Il pesto. Accidentaccio, ma il pesto genovese, o più o meno ligure, ossia quello classico e più famoso, come lo si mangia fuori dalla zona d’origine? Ci sono produttori illuminati come Roberto Panizza, che sanno ricrearlo in superlativi vasetti, in modo tale che la gigantesca immensità del pesto appena preparato sia ben poco scalfita. Altrimenti, buio fitto. Se avete provato del pesto ligure comme il faut e siete a Milano, però, avete una possibilità qualora desideriate ricercarlo tale e quale in città: la Pizzeria del Ponte, posto che ho scoperto recentissimamente e che è emanazione di un locale di Recco (Genova).

Beh: in realtà, per un buon pesto, le possibilità a Milano sono almeno due. Nella stessa strada di questa pizzeria, via Pier Candido Decembrio, per colmo di ventura c’è un altro locale che si rifà alla tradizione genovese: U Barba, di cui ho parlato mesi fa su Libero, che vi racconto qui e che trovo ottimo. Oggi però parlo del Ponte.

La Pizzeria del Ponte

La Pizzeria del Ponte è opera di tre fratelli di Recco. Nella loro città, cominciarono con un primo locale, in via Marconi. Poi si espansero a Genova, e per finire arrivarono a Milano. E portarono in dote la focaccia col formaggio, di cui già vi ho parlato, mentre vi narravo della microproduzione di Roberto Idili a Lavagna. A Milano, i tre recchesi hanno creato un ambiente moderno e piuttosto suggestivo. Tenete conto che si tratta di un posto dichiaratamente popolare: in una delle sale è presente un monitor su cui guardare le partite di calcio. Però c’è solo in uno degli ambienti: negli altri, se di pallone non ne volete sapere, starete in pace.

Qui si mangiano due cose: pizze e piatti liguri. Le pizze non le ho provate, anche se almeno il dosaggio degli ingredienti sembra fatto con criterio. Vi farò sapere.

Quanto alla cibaria ligure, è giusto dire che vi arriverà un piattino di semplici frisceu come benvenuto, accanto a un calice di Prosecco.

Frisceu

Del resto, i due giovani che si sono occupati di me si sono rivelati professionali, gentilissimi, svelti e di compagnia discreta e mai invadente.

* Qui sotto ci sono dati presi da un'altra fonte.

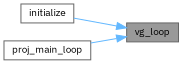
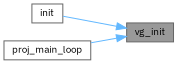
  digraph {
    fontname="IBM Plex Sans"
    rankdir=RL
    node [color=grey40 fillcolor=white fontname="IBM Plex Sans" fontsize=10 shape=box style=filled]
    edge [color=steelblue1 dir=back fontname="IBM Plex Sans" fontsize=10 labelfontname=Helvetica labelfontsize=10 style=solid]
-   n1 [color=gray40 fillcolor=grey60 fontcolor=black height=0.2 label=vg_loop width=0.4]
-   n2 [height=0.2 label=initialize width=0.4]
+   n1 [color=gray40 fillcolor=grey60 fontcolor=black height=0.2 label=vg_init width=0.4]
+   n2 [height=0.2 label=init width=0.4]
    n3 [height=0.2 label=proj_main_loop width=0.4]
    n1 -> n2
    n1 -> n3
  }
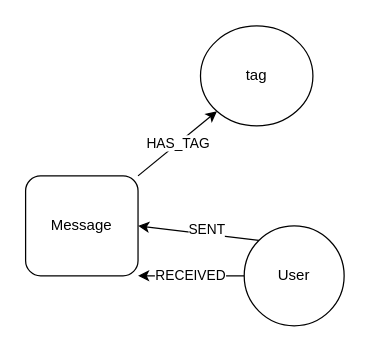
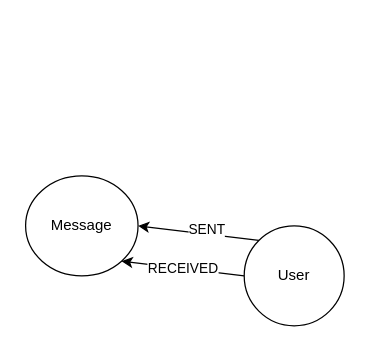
  <mxCell id="0" />
  <mxCell id="1" parent="0" />
- <mxCell id="2" value="&lt;div&gt;Message&lt;/div&gt;" style="whiteSpace=wrap;html=1;rounded=1;" vertex="1" parent="1"><mxGeometry x="20" y="140" width="90" height="80" as="geometry" /></mxCell>
- <mxCell id="3" value="HAS_TAG" style="endArrow=classic;html=1;entryX=0;entryY=1;entryDx=0;entryDy=0;exitX=1;exitY=0;exitDx=0;exitDy=0;" edge="1" parent="1" source="2" target="4"><mxGeometry width="50" height="50" relative="1" as="geometry"><mxPoint x="120" y="150" as="sourcePoint" /><mxPoint x="170" y="100" as="targetPoint" /></mxGeometry></mxCell>
- <mxCell id="4" value="&lt;div&gt;tag&lt;/div&gt;" style="ellipse;whiteSpace=wrap;html=1;" vertex="1" parent="1"><mxGeometry x="160" y="20" width="90" height="80" as="geometry" /></mxCell>
+ <mxCell id="2" value="&lt;div&gt;Message&lt;/div&gt;" style="ellipse;whiteSpace=wrap;html=1;" vertex="1" parent="1"><mxGeometry x="20" y="140" width="90" height="80" as="geometry" /></mxCell>
  <mxCell id="5" value="User" style="ellipse;whiteSpace=wrap;html=1;aspect=fixed;" vertex="1" parent="1"><mxGeometry x="195" y="180" width="80" height="80" as="geometry" /></mxCell>
  <mxCell id="6" value="" style="endArrow=classic;html=1;exitX=0;exitY=0;exitDx=0;exitDy=0;entryX=1;entryY=0.5;entryDx=0;entryDy=0;" edge="1" parent="1" source="5" target="2"><mxGeometry width="50" height="50" relative="1" as="geometry"><mxPoint x="-10" y="120" as="sourcePoint" /><mxPoint x="40" y="70" as="targetPoint" /></mxGeometry></mxCell>
  <mxCell id="7" value="SENT" style="edgeLabel;html=1;align=center;verticalAlign=middle;resizable=0;points=[];" vertex="1" connectable="0" parent="6"><mxGeometry x="-0.11" y="-4" relative="1" as="geometry"><mxPoint as="offset" /></mxGeometry></mxCell>
  <mxCell id="8" value="RECEIVED" style="endArrow=classic;html=1;exitX=0;exitY=0.5;exitDx=0;exitDy=0;entryX=1;entryY=1;entryDx=0;entryDy=0;" edge="1" parent="1" source="5" target="2"><mxGeometry width="50" height="50" relative="1" as="geometry"><mxPoint x="-50" y="280" as="sourcePoint" /><mxPoint x="0" y="230" as="targetPoint" /></mxGeometry></mxCell>
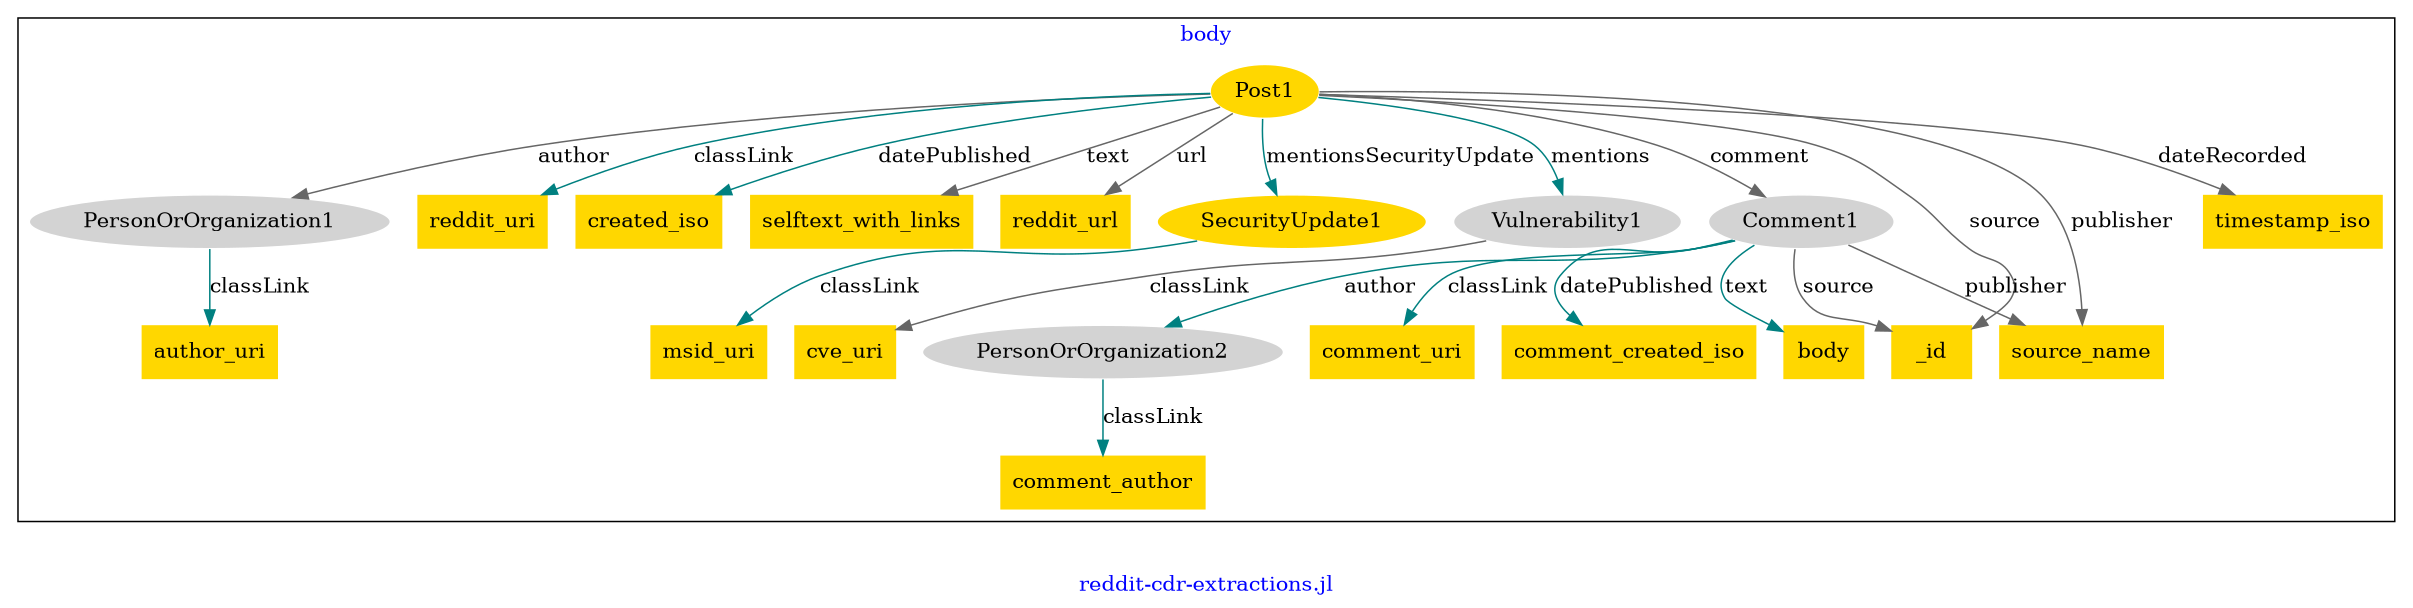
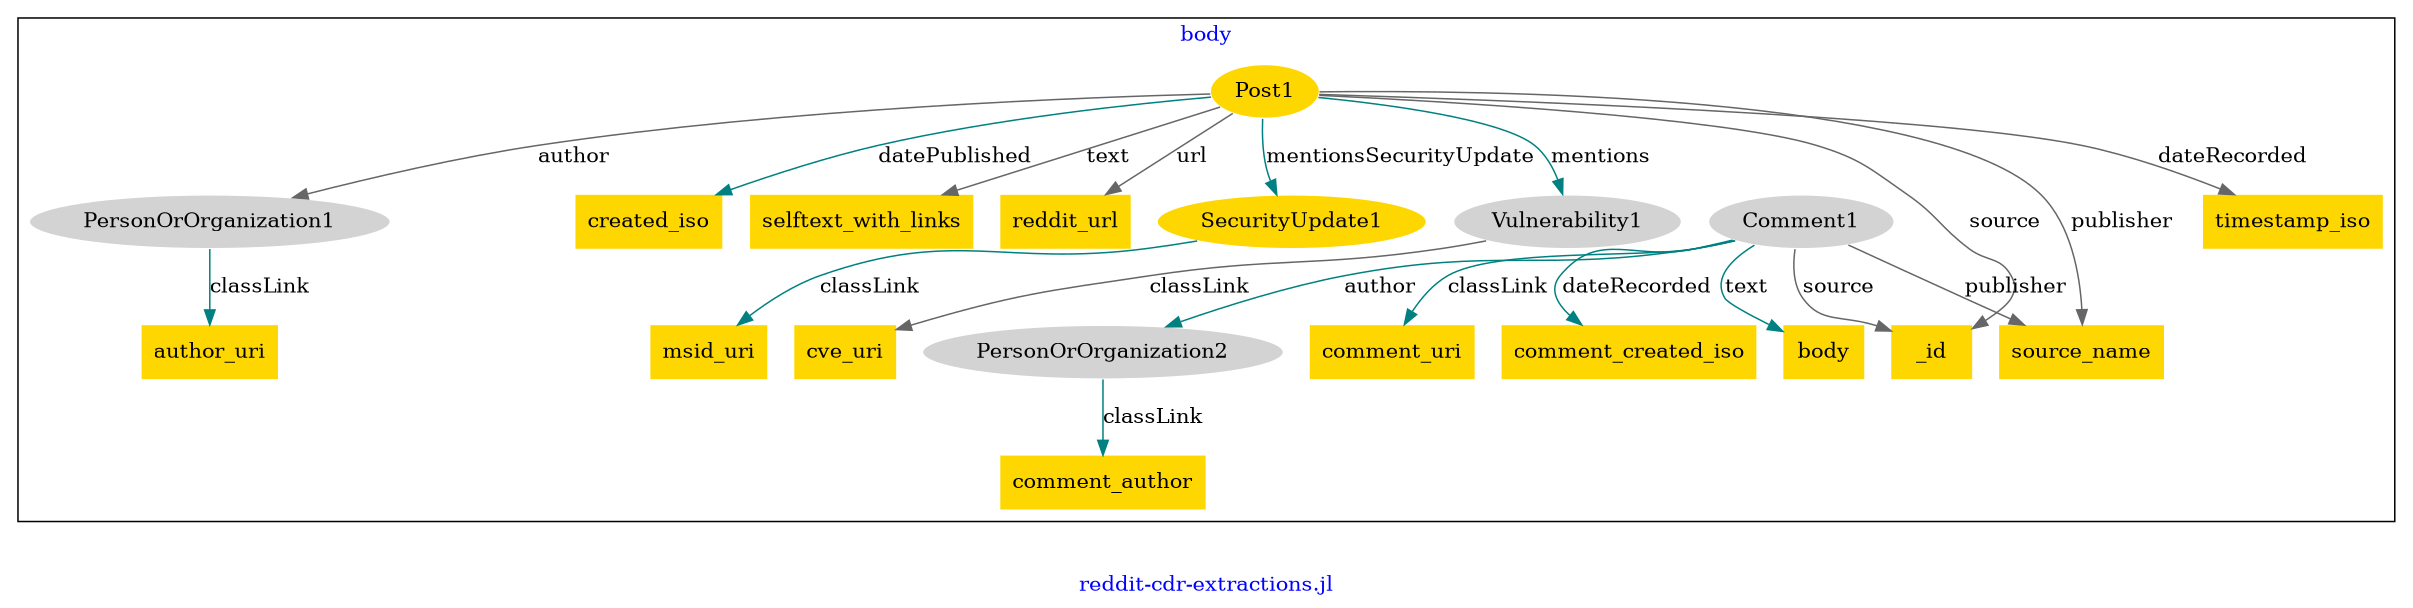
  digraph {
    fontcolor=blue
    label="reddit-cdr-extractions.jl"
    remincross=true
    node [fillcolor=gold style=filled shape=plaintext]
    edge [color=teal fontcolor=black]
    n1 [color=white fillcolor=lightgray label=PersonOrOrganization1 shape=""]
    n2 [label=author_uri]
    n3 [color=white fillcolor=lightgray label=PersonOrOrganization2 shape=""]
    n4 [label=comment_author]
    n5 [color=white label=Post1 shape=""]
-   n6 [label=reddit_uri]
    n7 [label=created_iso]
    n8 [label=selftext_with_links]
    n9 [label=reddit_url]
    n10 [color=white label=SecurityUpdate1 shape=""]
    n11 [label=msid_uri]
    n12 [color=white fillcolor=lightgray label=Vulnerability1 shape=""]
    n13 [label=cve_uri]
    n14 [color=white fillcolor=lightgray label=Comment1 shape=""]
    n15 [label=comment_uri]
    n16 [label=comment_created_iso]
    n17 [label=body]
    n18 [label=_id]
    n19 [label=source_name]
    n20 [label=timestamp_iso]
    subgraph cluster_1 {
      label=body
      n1
      n2
      n3
      n4
      n5
-     n6
      n7
      n8
      n9
      n10
      n11
      n12
      n13
      n14
      n15
      n16
      n17
      n18
      n19
      n20
    }
    n1 -> n2 [label=classLink]
    n3 -> n4 [label=classLink]
    n5 -> n1 [color=gray40 label=author]
-   n5 -> n6 [label=classLink]
    n5 -> n7 [label=datePublished]
    n5 -> n8 [color=gray40 label=text]
    n5 -> n9 [color=gray40 label=url]
    n5 -> n10 [label=mentionsSecurityUpdate]
    n5 -> n12 [label=mentions]
-   n5 -> n14 [color=gray40 label=comment]
    n5 -> n18 [color=gray40 label=source]
    n5 -> n19 [color=gray40 label=publisher]
    n5 -> n20 [color=gray40 label=dateRecorded]
    n10 -> n11 [label=classLink]
    n12 -> n13 [color=gray40 label=classLink]
    n14 -> n3 [label=author]
    n14 -> n15 [label=classLink]
-   n14 -> n16 [label=datePublished]
+   n14 -> n16 [label=dateRecorded]
    n14 -> n17 [label=text]
    n14 -> n18 [color=gray40 label=source]
    n14 -> n19 [color=gray40 label=publisher]
  }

Sharon e Francesco, al lavoro in sala

Ma poi, era d’uopo partire con un assaggio di focaccia col formaggio. I signori del Ponte, da bravi recchesi, non si sognano di chiamarla “focaccia di Recco”: sanno bene che il nome può essere attribuito soltanto a Recco, Camogli, Sori e Avegno. Ciononostante, la filologia è perfetta. A Milano, la Pizzeria del Ponte è uno dei pochissimi posti (non più di tre) in cui questa autentica ghiottoneria può essere gustata quasi pensando di essere sulla Riviera di Levante. La vedete nella foto in cima. Volendo, la focaccia può essere accompagnata da salumi vari, come il mitico prosciutto cotto di Pernigotti.

Volete un vero antipasto?

Bis di fritti

Il Bis di fritti: frittelle di baccalà e acciughe fritte, di quelle toste, alla maniera di Rapallo e dintorni. La frittella di baccalà è uno dei più tipici “stuzzichi” della Liguria. Quasi tutte le piccole gastronomie di Genova e delle cittadine rivierasche la vendono. Giusto gustarla anche qui.

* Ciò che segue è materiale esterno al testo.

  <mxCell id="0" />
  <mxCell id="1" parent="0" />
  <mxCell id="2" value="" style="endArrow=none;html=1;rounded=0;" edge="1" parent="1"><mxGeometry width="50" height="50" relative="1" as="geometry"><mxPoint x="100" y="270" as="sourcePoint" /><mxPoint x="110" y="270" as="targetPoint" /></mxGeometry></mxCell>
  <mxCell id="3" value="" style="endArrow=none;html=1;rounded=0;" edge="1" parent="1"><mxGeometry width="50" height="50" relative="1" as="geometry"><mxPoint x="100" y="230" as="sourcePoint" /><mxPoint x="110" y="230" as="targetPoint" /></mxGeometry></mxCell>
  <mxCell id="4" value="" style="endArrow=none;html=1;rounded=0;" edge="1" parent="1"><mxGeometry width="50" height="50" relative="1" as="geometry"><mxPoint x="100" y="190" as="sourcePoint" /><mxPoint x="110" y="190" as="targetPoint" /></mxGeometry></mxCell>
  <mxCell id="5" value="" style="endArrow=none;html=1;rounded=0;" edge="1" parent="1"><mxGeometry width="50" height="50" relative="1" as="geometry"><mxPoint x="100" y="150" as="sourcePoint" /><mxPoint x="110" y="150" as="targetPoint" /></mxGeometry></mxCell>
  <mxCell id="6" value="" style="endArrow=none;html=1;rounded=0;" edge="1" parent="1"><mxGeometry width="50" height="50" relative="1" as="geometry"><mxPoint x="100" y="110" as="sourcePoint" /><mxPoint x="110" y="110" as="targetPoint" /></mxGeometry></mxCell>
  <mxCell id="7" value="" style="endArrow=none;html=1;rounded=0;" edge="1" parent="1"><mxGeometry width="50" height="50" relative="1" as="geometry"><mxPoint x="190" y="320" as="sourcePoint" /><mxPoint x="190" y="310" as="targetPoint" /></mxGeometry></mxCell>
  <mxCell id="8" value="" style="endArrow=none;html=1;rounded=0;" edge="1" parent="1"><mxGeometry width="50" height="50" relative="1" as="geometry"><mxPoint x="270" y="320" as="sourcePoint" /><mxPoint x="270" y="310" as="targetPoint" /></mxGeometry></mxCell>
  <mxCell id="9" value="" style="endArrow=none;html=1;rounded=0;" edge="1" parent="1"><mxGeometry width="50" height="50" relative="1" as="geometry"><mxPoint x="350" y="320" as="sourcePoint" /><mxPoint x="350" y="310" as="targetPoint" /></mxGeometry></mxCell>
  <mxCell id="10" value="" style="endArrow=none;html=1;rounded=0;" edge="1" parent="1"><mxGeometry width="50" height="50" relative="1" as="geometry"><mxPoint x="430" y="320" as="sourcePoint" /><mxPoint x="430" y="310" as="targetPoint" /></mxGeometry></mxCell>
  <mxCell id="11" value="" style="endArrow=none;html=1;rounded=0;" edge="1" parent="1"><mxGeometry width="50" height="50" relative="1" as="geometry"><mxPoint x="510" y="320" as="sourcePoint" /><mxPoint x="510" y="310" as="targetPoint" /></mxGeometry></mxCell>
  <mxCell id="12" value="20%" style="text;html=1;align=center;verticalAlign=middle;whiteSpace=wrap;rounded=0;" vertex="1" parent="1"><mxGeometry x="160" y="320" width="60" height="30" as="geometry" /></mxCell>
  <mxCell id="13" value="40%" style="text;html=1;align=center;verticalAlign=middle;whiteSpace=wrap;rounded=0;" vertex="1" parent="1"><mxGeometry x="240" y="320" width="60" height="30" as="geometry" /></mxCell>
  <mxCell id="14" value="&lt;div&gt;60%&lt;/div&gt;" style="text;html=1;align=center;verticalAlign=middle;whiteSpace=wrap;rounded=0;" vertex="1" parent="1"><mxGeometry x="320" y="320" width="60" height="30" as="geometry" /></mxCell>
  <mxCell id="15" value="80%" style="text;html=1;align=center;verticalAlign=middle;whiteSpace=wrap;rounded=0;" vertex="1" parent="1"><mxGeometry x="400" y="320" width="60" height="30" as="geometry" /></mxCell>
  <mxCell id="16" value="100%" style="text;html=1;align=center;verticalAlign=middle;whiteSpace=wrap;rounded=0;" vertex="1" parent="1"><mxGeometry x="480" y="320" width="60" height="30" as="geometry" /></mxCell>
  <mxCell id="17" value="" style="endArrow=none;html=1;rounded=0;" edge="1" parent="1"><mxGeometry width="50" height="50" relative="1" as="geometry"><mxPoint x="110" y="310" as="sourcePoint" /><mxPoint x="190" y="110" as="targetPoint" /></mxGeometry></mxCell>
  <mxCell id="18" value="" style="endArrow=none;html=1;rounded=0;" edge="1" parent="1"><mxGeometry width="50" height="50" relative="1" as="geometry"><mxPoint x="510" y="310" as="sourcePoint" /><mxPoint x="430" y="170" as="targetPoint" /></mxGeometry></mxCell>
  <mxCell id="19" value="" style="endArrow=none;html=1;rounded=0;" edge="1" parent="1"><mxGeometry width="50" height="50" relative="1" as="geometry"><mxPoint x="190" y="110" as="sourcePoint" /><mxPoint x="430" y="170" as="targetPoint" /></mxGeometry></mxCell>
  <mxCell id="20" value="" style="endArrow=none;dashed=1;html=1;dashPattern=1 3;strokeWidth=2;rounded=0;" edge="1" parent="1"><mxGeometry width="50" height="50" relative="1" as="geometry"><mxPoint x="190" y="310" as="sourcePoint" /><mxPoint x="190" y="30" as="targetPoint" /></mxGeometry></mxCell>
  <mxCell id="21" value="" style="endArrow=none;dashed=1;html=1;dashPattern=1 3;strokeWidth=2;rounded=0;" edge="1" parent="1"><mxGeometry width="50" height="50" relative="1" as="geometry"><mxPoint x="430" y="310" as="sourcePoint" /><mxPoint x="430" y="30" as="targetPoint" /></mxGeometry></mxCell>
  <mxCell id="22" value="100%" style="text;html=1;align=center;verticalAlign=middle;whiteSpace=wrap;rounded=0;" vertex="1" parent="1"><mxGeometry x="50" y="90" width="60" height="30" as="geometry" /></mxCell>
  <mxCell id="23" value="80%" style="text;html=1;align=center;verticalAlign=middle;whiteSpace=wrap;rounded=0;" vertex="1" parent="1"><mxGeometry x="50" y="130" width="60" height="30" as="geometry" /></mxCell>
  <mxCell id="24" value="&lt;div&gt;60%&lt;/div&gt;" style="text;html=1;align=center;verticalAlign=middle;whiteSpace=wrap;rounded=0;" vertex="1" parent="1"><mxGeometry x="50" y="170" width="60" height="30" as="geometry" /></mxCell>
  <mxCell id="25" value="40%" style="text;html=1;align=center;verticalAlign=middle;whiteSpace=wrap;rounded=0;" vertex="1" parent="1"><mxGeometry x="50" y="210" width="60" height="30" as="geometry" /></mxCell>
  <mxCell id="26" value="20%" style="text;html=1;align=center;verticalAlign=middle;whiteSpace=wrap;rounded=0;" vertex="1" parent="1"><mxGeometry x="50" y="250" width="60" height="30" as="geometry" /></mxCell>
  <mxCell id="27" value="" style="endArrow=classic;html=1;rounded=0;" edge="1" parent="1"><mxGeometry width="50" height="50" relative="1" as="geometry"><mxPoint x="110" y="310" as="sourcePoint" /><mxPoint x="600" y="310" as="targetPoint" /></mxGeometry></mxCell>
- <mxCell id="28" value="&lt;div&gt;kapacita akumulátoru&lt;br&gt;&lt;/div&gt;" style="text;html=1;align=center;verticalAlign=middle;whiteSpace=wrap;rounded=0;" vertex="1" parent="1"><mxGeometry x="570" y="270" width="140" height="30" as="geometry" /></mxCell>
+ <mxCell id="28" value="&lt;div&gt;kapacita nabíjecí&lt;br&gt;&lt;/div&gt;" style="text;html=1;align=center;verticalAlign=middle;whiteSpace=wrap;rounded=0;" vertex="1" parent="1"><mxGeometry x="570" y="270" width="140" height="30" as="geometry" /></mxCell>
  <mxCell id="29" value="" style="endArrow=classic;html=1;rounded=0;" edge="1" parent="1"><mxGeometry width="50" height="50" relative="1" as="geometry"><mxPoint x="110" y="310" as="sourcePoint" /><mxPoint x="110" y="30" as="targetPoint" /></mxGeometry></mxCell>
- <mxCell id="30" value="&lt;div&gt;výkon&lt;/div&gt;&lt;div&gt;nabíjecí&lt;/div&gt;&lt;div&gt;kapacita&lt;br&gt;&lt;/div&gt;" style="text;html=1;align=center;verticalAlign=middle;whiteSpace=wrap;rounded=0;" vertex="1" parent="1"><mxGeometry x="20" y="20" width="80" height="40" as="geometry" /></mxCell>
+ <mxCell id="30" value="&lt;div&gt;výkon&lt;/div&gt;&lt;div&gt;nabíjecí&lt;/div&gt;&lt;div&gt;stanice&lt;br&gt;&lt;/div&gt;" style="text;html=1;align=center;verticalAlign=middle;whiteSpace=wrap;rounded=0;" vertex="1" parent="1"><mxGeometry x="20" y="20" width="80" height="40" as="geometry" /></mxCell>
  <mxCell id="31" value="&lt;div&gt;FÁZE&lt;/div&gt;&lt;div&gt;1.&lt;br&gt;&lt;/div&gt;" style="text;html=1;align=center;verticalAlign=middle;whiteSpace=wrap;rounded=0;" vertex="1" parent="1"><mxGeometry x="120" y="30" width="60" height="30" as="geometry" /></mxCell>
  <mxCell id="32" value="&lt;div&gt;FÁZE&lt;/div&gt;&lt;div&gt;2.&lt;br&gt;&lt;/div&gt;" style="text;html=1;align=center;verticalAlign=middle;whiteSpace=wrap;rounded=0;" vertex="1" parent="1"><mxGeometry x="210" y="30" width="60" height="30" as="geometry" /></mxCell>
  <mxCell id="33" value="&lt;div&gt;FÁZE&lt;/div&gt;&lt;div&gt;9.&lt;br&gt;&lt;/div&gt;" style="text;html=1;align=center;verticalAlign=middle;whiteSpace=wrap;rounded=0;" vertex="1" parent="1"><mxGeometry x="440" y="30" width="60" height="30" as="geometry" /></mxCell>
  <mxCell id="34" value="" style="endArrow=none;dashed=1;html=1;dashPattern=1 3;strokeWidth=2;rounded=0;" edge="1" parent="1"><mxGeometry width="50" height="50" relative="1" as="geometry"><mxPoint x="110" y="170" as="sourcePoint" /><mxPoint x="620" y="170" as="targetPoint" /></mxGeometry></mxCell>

Poi, il piatto più ghiotto della serata.

Trenette avvantaggiate col pesto

Le trenette avvantaggiate. Avvantaggiate? A Zena si dice avvantaggé, e il termine identifica qualunque pasta, specialmente le trofie ma anche le trenette, che contenga farina ritenuta un tempo “di poco prezzo”, sia essa crusca o farina di castagne. Anche il pesto poteva essere avvantaggé: e lo era qualora fosse arricchito, golosamente, di patate e fagiolini. Al Ponte, le trenette sono avvantaggiate, e il pesto pure. E vanno ordinate, perché se negli ultimi anni avete mangiato solo pesto di supermercato, dovete riconciliarvi col sapore di un pesto vero, forte di aglio e di pecorino come lo è sulla Riviera. Il pesto è esattamente come quello che si mangia qui: profumato, saporito, anche un po’ pungente ma mai a scapito della coerenza dell’insieme. Una bomba. Per la cronaca, il pesto si può portare a casa, 9 euro il vasetto. Qui condisce trofie, gnocchi, lasagnette.

Il resto del menù potete leggerlo sul sito web della Pizzeria, che offre pdf comodissimi da consultare. Però ci tengo a far notare che ho finito con un buon dessert.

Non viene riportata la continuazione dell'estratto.